SELECTED EXCERPT:
M&A What Lever Do I pull

By Tom Zucker,
President

Imagine you have spent years preparing yourself and your business to be ready to transition to your employees or to an outside buyer, and you are now faced with the daunting task of deciding how to orchestrate the sell process. As you enter this new arena, you quickly realize that your inventory logistics, cash flow management and general business acumen have little value in this new game. The game is filled with unfamiliar terms such as earn outs, equity hold backs, normalized EBITDA and many others. You painfully realize that the stakes of this new game are significant to you and your family, and that the sell of your business is probably the biggest economic event of your life.

This familiar scene occurs to almost every business owner after deciding to sell. The primary desire of most business owners is to gain clarity of options, and subsequently have executed a successful transition that provides them the time and monetary freedom that they desire. Clearly an advisor or an advisory team is essential at this stage of your business to achieve the desired outcome. It is critical that business owners surround themselves with advisors that will clarify rather than complicate these options. The selling process in its entirety is very complex, but if broken down into smaller steps, the steps are actually logical and understandable.

A good example of this simplification is the decisions or “levers” needed to determine how you will get paid the purchase price. Purchase price can come in a variety of forms including cash, other company stock, notes, earn outs and many others. Almost everyone will agree that cash at closing is the most desired outcome. Unfortunately due to future company cash flows, bank financing or buyer’s equity limitations the ability to pay for the purchase price in cash is not always possible. Many investment bankers advise owners to be open minded to a variety of structures and options to determine if a higher purchase price adequately offsets the level of risk within the proposed structure. Often these “levers” move in opposite directions.

The following is a brief summary of the most common “levers” involved in the structuring of deals and transaction:

Earn-Outs

An earn out is designed to satisfy the seller’s desire to receive full value for future anticipated economic performance tomorrow. A buyer will often propose this structure when a customer concentration exists or future growth in a new or current customer is believed to be likely by the seller. A recent buyer summarized his perspective of an earn out as “I would be happy to pay the seller his desired price as long as the revenue and cash flows occur”. The biggest risk to a seller is that the new buyer may not properly run and maintain the business. The more uncertain an owner is about the new buyers ability to perform, the higher on the income statement the earn out will be based (i.e. revenue or gross margin). Earn outs are typically based on revenue or margin numbers, but any variety of metrics, financial or non-financial, can be set as “hurdles” for the payment of an earn out. Earn out payments typically range from two to five years based on the value that needs to be earned in an earn out structure.

WHAT YOU WILL DO: Please resume the article on the levers for structuring a business sale, picking up after its last sentence about how long earn-out payments typically run.

Chart-based quiz rows:
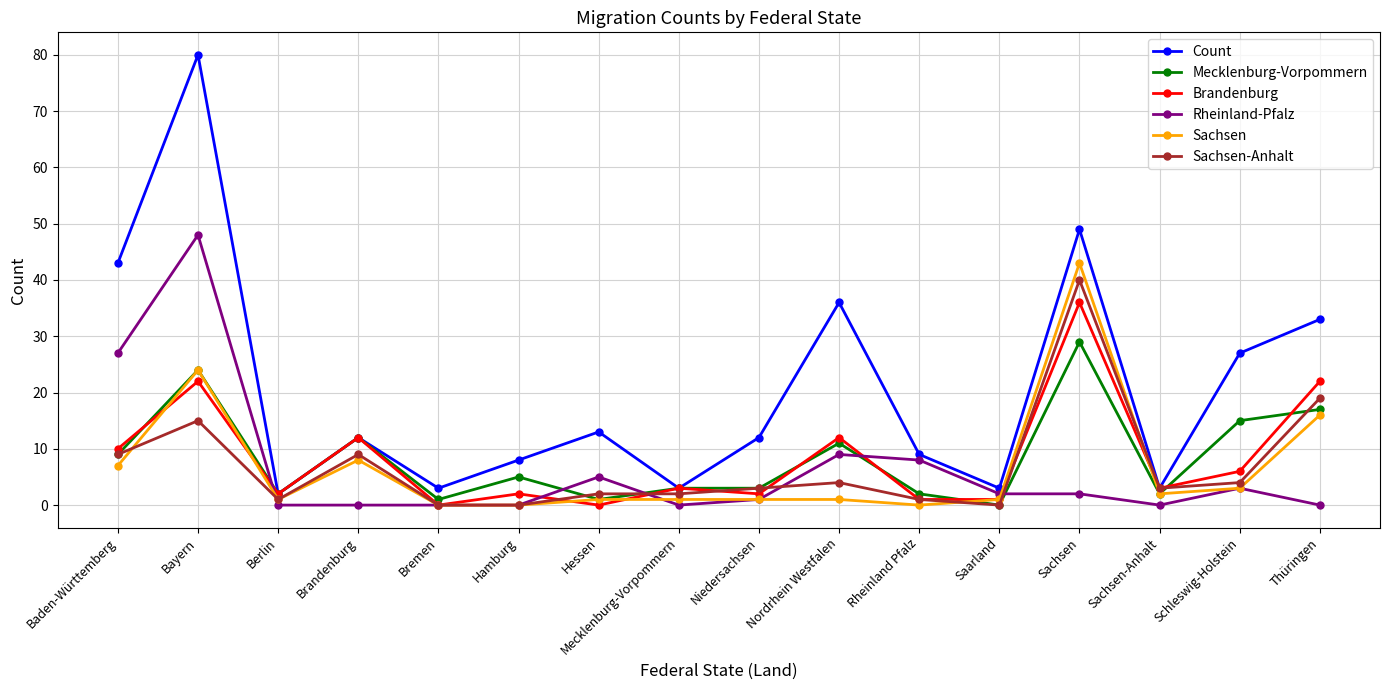

True or false: Sachsen has a value of -13 at Bremen.

False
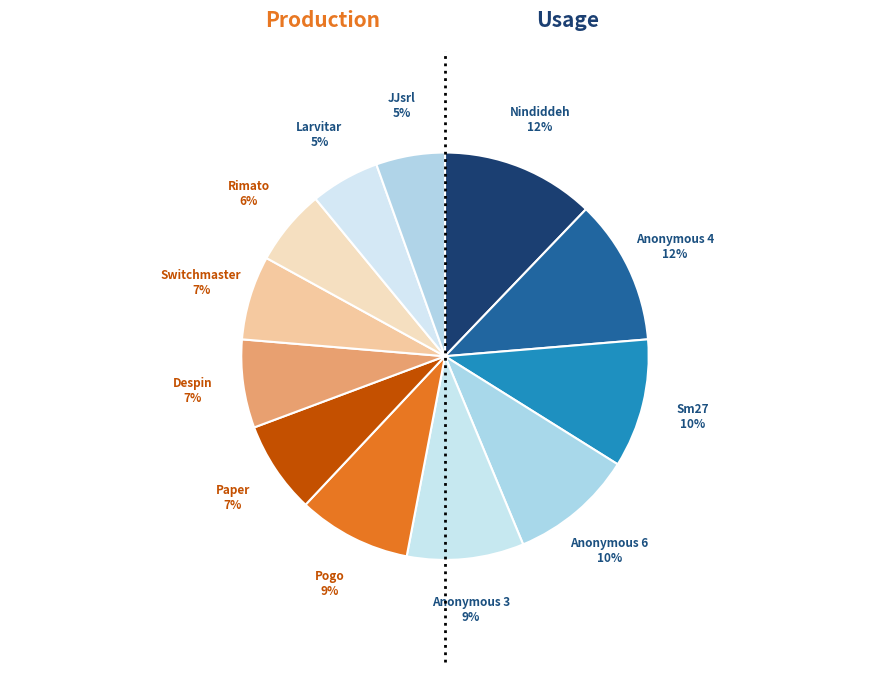

Count the number of slices in the pie.

12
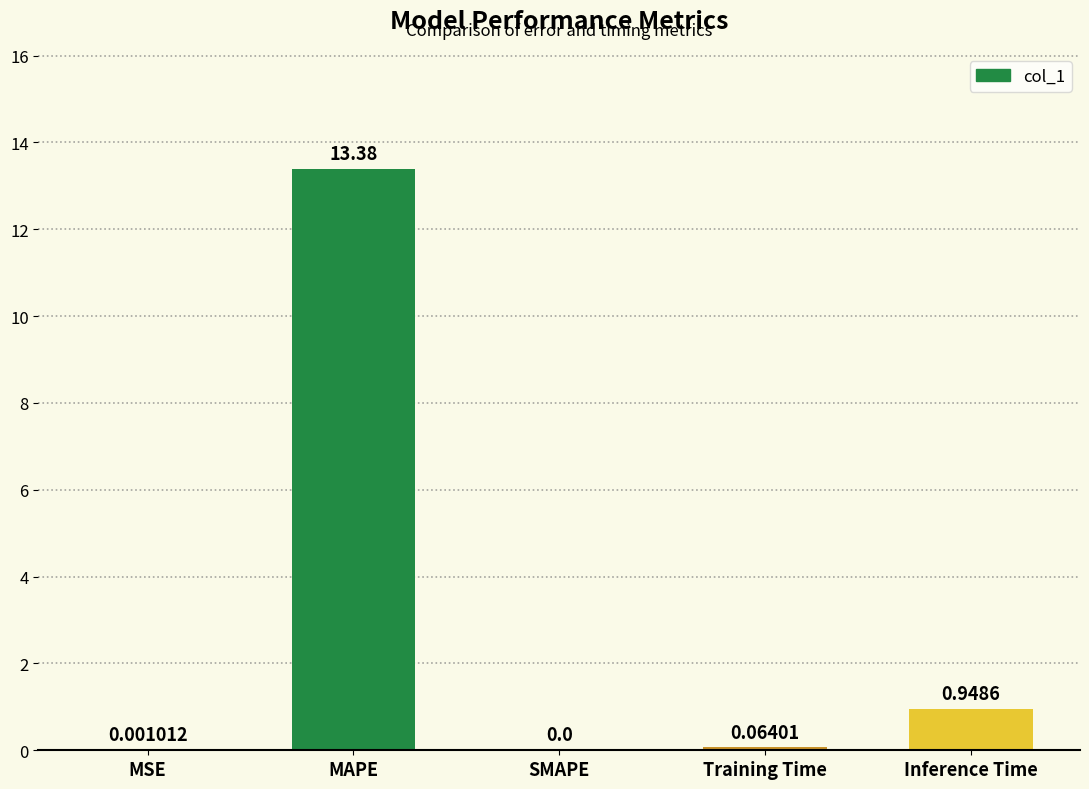

What is the sum of all values?

14.4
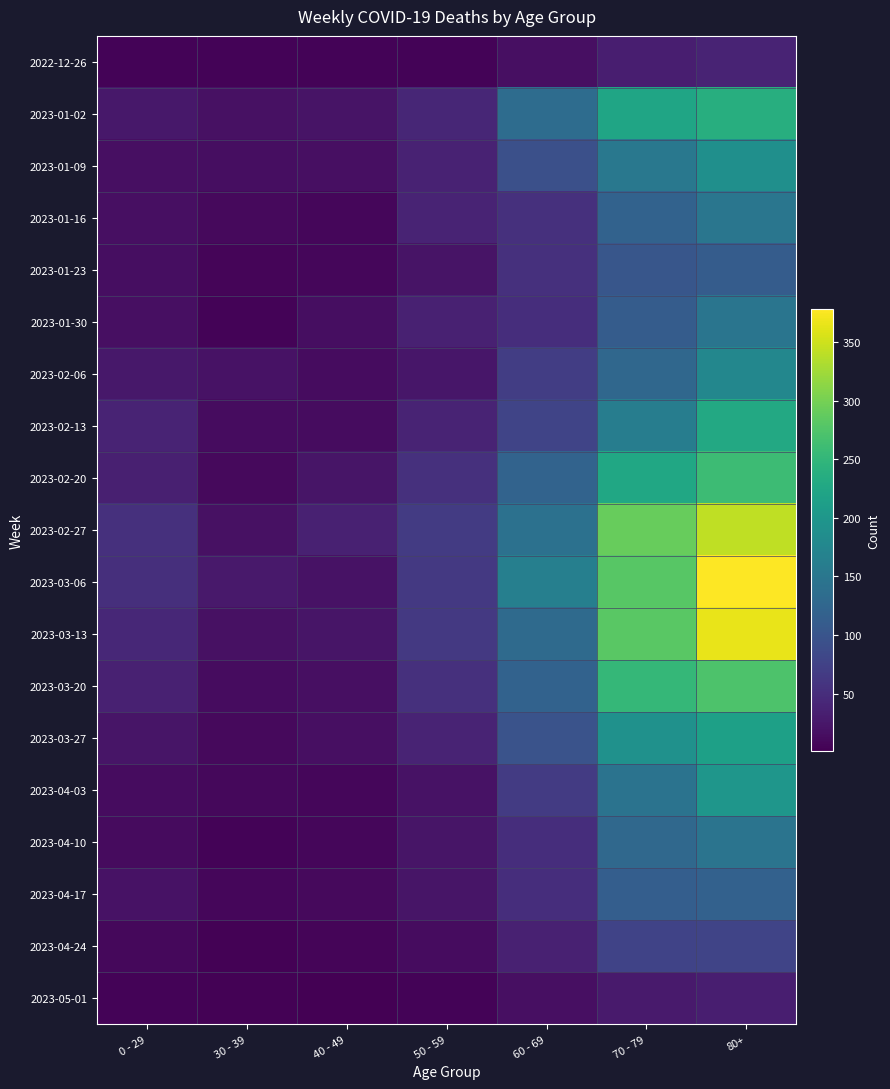

Which category has the highest value across all series?

80+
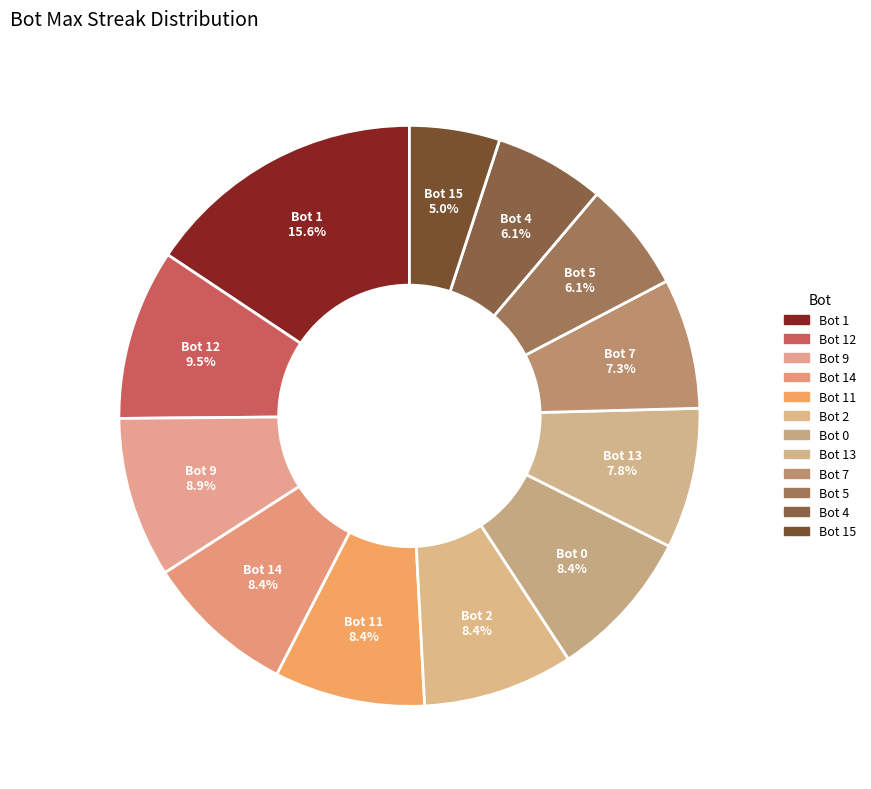

Is there a majority slice in this chart?

No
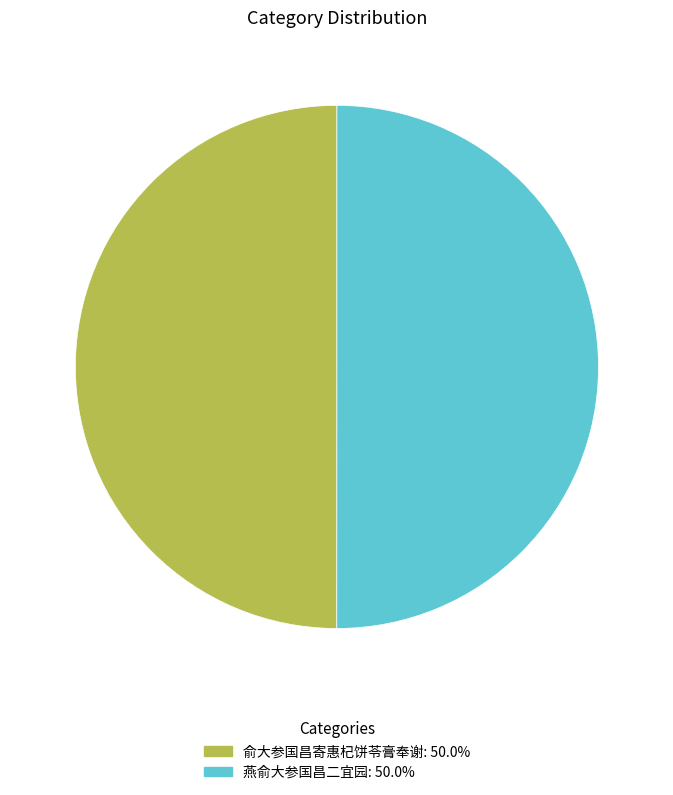

What is the ratio of the value at 俞大参国昌寄惠杞饼苓膏奉谢 to the value at 燕俞大参国昌二宜园?

1.0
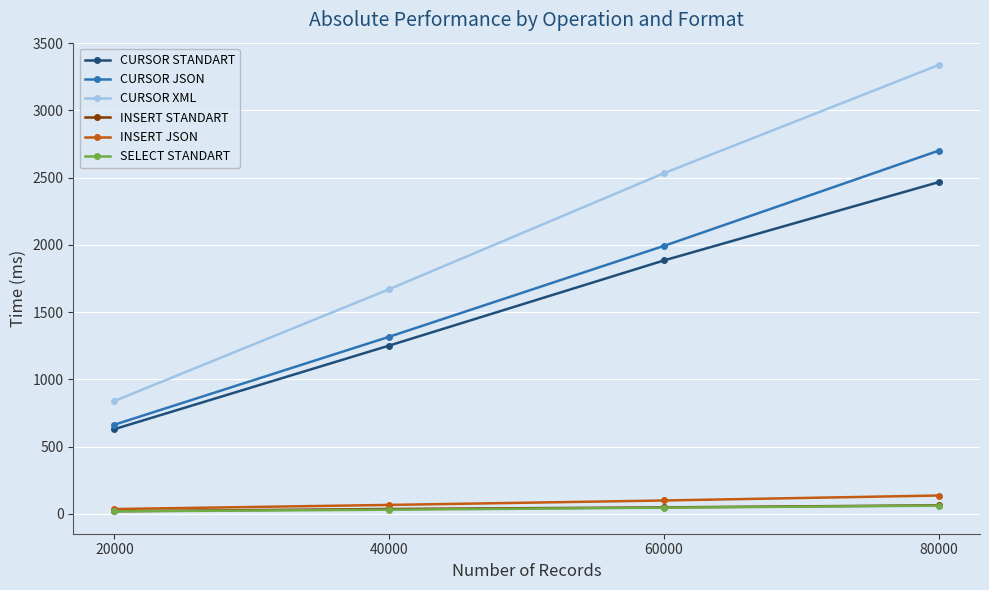

Is this an area chart (filled region under the line)?

No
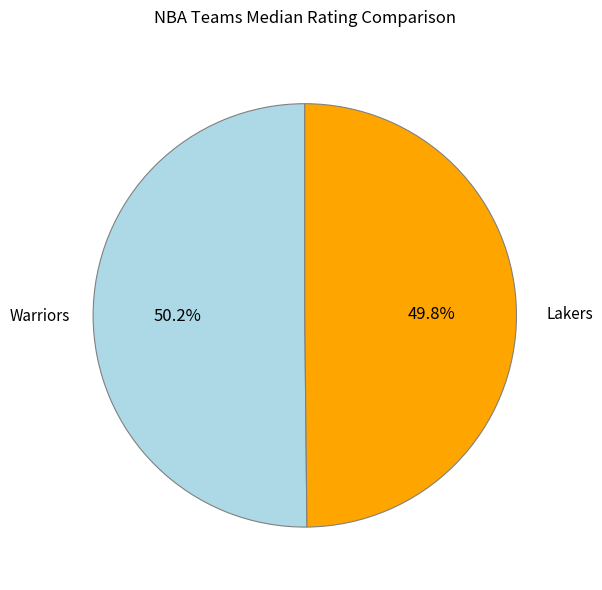

Is there a majority slice in this chart?

Yes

THE ANSWER:
Seller Notes

A seller note is another common deal structure that enables a higher price to be paid by the buyer. Most buyers try to minimize the equity invested in a business purchase to achieve higher rates of return on investment, save capital for additional purchases, or because of capital resource constraints. In 2002, many deals were completed that required seller notes due to the tight bank lending environment. While the assets and the cash flows of the business warranted higher purchase prices, the lack of debt financing and equity return expectations caused a value gap between sellers and buyers. Collateral is often available to secure the seller note, but typically in a subordinated position to the new senior bank.

It is not uncommon to have a combination of seller notes and earn outs in a deal to enhance the cash purchase price.

Equity Hold-back

An equity hold-back is the retention of equity ownership in the business along with the new buyer. The biggest risk that a new buyer has is the ability to transfer customers, retain employees and to enable a business to function in the absence of the previous owner. Many deals utilize equity hold backs to protect against the loss of the previous owner. Often an equity hold back will be accompanied with an employment contract for the previous owner. The seller would retain equity in the business. This structure is particularly attractive for a private equity firm that desires to make an investment and exit the investment within a five year window. Typically equity hold-backs are in the 10-20% range.

As an owner begins to pull the “levers” involved with the decision to sell, preparation and awareness are essential. The awareness of the levers available to an owner can propel you to a life of freedom, or back to rebuilding the business.

© Copyrighted by EdgePoint. Tom Zucker can be reached at 216-342-5858 or via email at tzucker@edgepoint.com.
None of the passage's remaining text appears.